Records excerpted from a collection
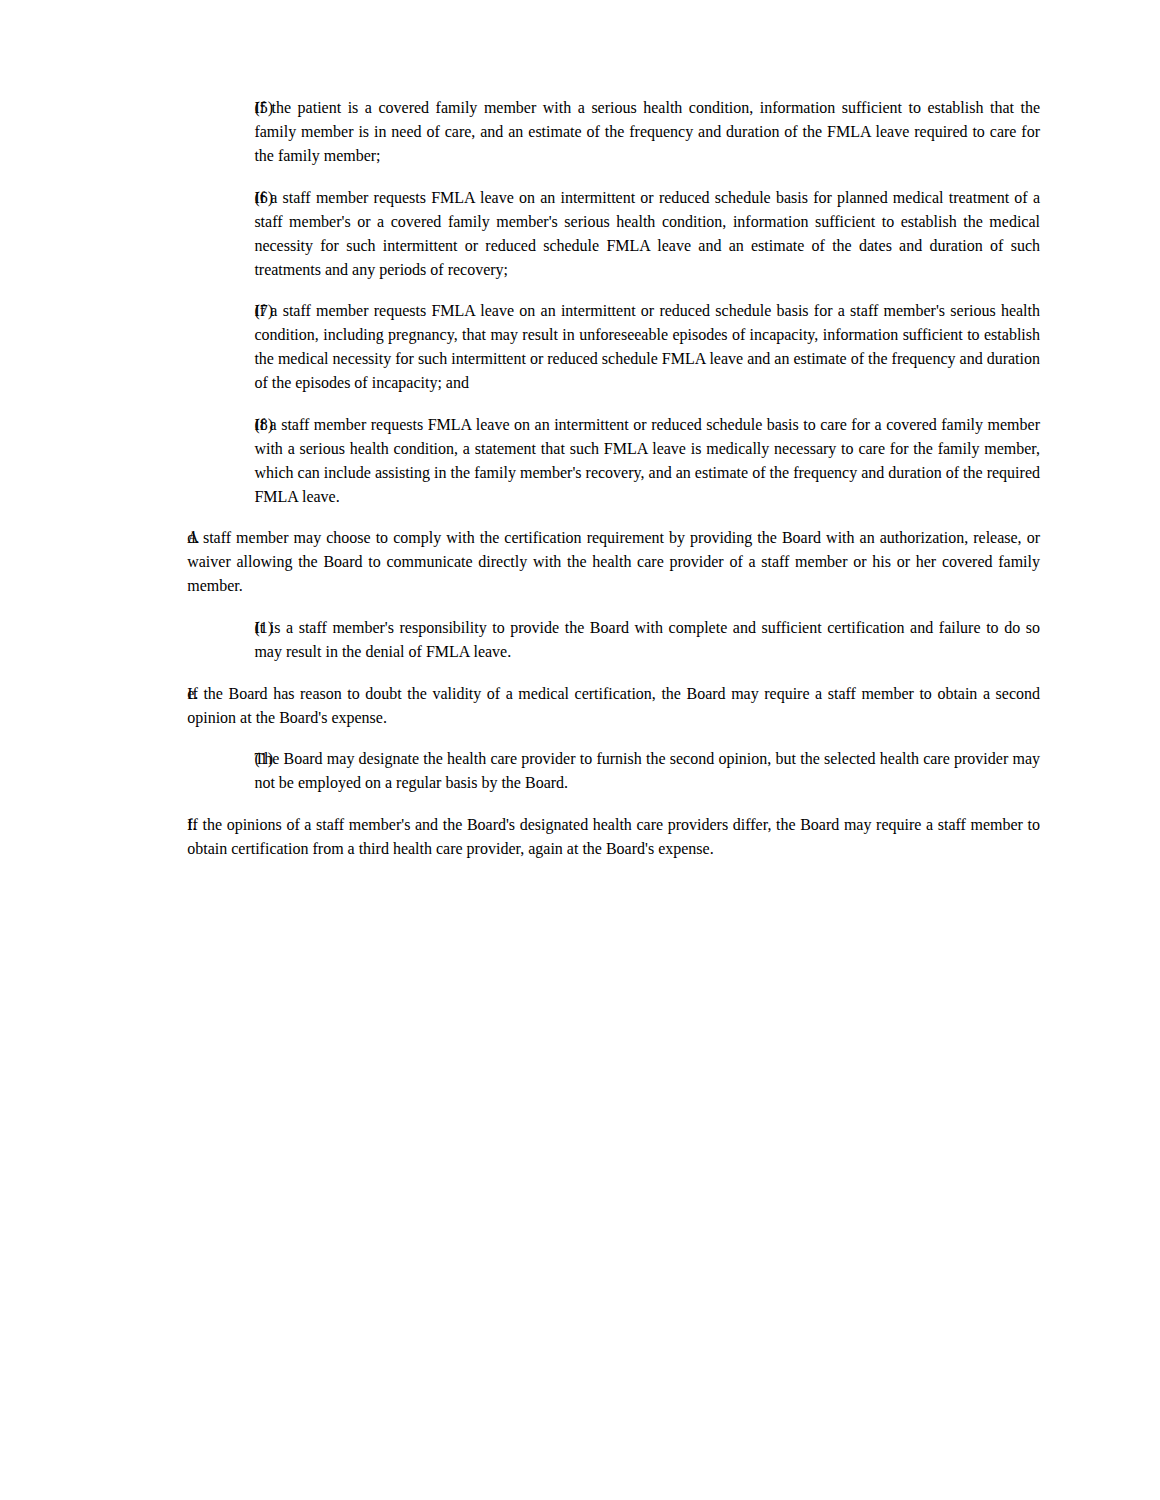(5)
If the patient is a covered family member with a serious health condition, information sufficient to establish that the family member is in need of care, and an estimate of the frequency and duration of the FMLA leave required to care for the family member;
(6)
If a staff member requests FMLA leave on an intermittent or reduced schedule basis for planned medical treatment of a staff member's or a covered family member's serious health condition, information sufficient to establish the medical necessity for such intermittent or reduced schedule FMLA leave and an estimate of the dates and duration of such treatments and any periods of recovery;
(7)
If a staff member requests FMLA leave on an intermittent or reduced schedule basis for a staff member's serious health condition, including pregnancy, that may result in unforeseeable episodes of incapacity, information sufficient to establish the medical necessity for such intermittent or reduced schedule FMLA leave and an estimate of the frequency and duration of the episodes of incapacity; and
(8)
If a staff member requests FMLA leave on an intermittent or reduced schedule basis to care for a covered family member with a serious health condition, a statement that such FMLA leave is medically necessary to care for the family member, which can include assisting in the family member's recovery, and an estimate of the frequency and duration of the required FMLA leave.
d.
A staff member may choose to comply with the certification requirement by providing the Board with an authorization, release, or waiver allowing the Board to communicate directly with the health care provider of a staff member or his or her covered family member.
(1)
It is a staff member's responsibility to provide the Board with complete and sufficient certification and failure to do so may result in the denial of FMLA leave.
e.
If the Board has reason to doubt the validity of a medical certification, the Board may require a staff member to obtain a second opinion at the Board's expense.
(1)
The Board may designate the health care provider to furnish the second opinion, but the selected health care provider may not be employed on a regular basis by the Board.
f.
If the opinions of a staff member's and the Board's designated health care providers differ, the Board may require a staff member to obtain certification from a third health care provider, again at the Board's expense.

WORK TASK:
Each entry must be retyped word for word, with every image omitted.

EXERCISE ANSWER:
(5)
If the patient is a covered family member with a serious health condition, information sufficient to establish that the family member is in need of care, and an estimate of the frequency and duration of the FMLA leave required to care for the family member;
(6)
If a staff member requests FMLA leave on an intermittent or reduced schedule basis for planned medical treatment of a staff member's or a covered family member's serious health condition, information sufficient to establish the medical necessity for such intermittent or reduced schedule FMLA leave and an estimate of the dates and duration of such treatments and any periods of recovery;
(7)
If a staff member requests FMLA leave on an intermittent or reduced schedule basis for a staff member's serious health condition, including pregnancy, that may result in unforeseeable episodes of incapacity, information sufficient to establish the medical necessity for such intermittent or reduced schedule FMLA leave and an estimate of the frequency and duration of the episodes of incapacity; and
(8)
If a staff member requests FMLA leave on an intermittent or reduced schedule basis to care for a covered family member with a serious health condition, a statement that such FMLA leave is medically necessary to care for the family member, which can include assisting in the family member's recovery, and an estimate of the frequency and duration of the required FMLA leave.
d.
A staff member may choose to comply with the certification requirement by providing the Board with an authorization, release, or waiver allowing the Board to communicate directly with the health care provider of a staff member or his or her covered family member.
(1)
It is a staff member's responsibility to provide the Board with complete and sufficient certification and failure to do so may result in the denial of FMLA leave.
e.
If the Board has reason to doubt the validity of a medical certification, the Board may require a staff member to obtain a second opinion at the Board's expense.
(1)
The Board may designate the health care provider to furnish the second opinion, but the selected health care provider may not be employed on a regular basis by the Board.
f.
If the opinions of a staff member's and the Board's designated health care providers differ, the Board may require a staff member to obtain certification from a third health care provider, again at the Board's expense.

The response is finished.